Los infalibles

Juan David Ochoa
18 de octubre de 2013 - 09:18 p. m.

Cuando las fuertes tensiones, las que preceden a toda contienda electoral plagada de traiciones y complots, parecieran revelar una prudencia contenida en el bastión del uribismo, la casta del partido demostró los filos de sus métodos, las nuevas intenciones de su militancia, las dentelladas de su fanatismo.

Ya era grotesca la rapiña en que gemían los discípulos del dios que ahora aspira a la curul del Senado para la retoma de la omnipotencia, y lo grotesco progresaba sobre el mismo listado de sus elegidos que aprovechaban el brillo de los reflectores para denigrarse. Ahora es el mismo personaje cómico de siempre, Francisco Santos, quien amenaza a su patrón con renunciar a las toldas de su ideal si el mecanismo de elección para la próxima candidatura presidencial se modifica. Sospecha que su ineptitud será arrasada por la astucia de Holmes o Zuluaga. Y sospecha, también, que sin la unción directa de su viejo protector se asfixiará en las espirales del tiempo. Pero se niega a aceptar las directrices; el uribismo lo formó en el misticismo de las verdades eternas, en la sagrada infalibilidad. Por eso se niega a creer en su fracaso contundente y apela al berrinche de la incompetencia.

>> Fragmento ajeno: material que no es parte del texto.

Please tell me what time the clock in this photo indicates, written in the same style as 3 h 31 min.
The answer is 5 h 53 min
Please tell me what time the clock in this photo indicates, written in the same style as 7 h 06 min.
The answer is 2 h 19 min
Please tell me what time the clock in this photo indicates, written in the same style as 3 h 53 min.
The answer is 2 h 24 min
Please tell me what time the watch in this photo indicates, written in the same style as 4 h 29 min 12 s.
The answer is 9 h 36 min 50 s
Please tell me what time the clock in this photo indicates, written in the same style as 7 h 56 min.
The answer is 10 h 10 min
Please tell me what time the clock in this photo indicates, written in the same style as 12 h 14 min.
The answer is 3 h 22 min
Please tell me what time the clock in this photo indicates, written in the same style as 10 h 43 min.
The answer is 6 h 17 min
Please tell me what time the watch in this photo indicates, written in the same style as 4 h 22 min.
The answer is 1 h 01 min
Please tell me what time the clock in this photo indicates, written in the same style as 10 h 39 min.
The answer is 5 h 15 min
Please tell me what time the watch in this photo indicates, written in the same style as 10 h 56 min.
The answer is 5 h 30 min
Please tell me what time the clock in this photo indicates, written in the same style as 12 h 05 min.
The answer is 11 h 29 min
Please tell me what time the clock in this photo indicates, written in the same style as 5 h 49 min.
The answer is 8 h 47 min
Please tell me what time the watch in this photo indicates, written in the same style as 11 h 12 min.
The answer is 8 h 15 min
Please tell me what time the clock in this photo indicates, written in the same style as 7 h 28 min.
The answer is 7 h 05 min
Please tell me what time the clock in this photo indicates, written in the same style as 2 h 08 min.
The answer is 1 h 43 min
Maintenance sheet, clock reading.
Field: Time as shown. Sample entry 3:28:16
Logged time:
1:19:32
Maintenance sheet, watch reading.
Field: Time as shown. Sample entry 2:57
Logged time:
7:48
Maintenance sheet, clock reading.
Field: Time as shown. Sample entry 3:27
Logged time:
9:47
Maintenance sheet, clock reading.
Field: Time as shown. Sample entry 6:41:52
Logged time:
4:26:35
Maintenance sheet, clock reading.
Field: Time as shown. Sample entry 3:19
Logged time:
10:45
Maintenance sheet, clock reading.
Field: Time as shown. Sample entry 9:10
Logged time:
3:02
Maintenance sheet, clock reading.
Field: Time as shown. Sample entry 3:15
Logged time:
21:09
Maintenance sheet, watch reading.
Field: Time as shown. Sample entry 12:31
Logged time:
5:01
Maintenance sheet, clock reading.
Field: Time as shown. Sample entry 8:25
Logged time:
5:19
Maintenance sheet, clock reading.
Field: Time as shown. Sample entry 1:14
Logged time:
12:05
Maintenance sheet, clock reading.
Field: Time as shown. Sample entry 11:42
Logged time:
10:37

Hasta ese instante todo era habitual y predecible; el esperado y común canibalismo de las obsesiones del poder en el país en que la aspiración más honda es ocupar el trono de Nariño. Nada era alarmante: el mismo batiburrillo, el mismo espectáculo de los escándalos estallados justo en las vísperas del voto, el mismo desfile de injurias interpartidistas, el mismo cobro de favores antiguos.

Pero estalló, al fin, lo inverosímil. La aclaración de la sentencia de Gabo en que define a Colombia como el único país que supera a la ficción. Una vez más, se cumple: Álvaro Uribe pide la apertura de un proyecto para declarar la libertad condicionada a todo militar aprisionado en líos judiciales con el único argumento fantástico de custodiar la honra de las tropas, para que nadie los rebaje a los suburbios judiciales a los que se enfrentan las oscuras Farc o la trivial delincuencia. Era esa la carta que el caudillo de la guerra quería revelar justo en los truenos de toda la tensión para exponer su casta, la nulidad de sus escrúpulos en la imponencia de su ya famosa idea mística y mesiánica de los poderes, que en ocho años de autoritarismo terminó extinguiendo los pilares del Estado.

Su delirio, que parecía diluirse en las orillas del mando, sigue ascendiendo. Ahora pide nimbos sobre los fusiles y la dignidad por decreto de los generales enlodados en procesos sórdidos para que nunca se deshonre la gloria de la autoridad, para que nadie sospeche que el carácter del poder puede fallar o derrumbarse. Siempre ha sido esa la mecánica de los sociópatas.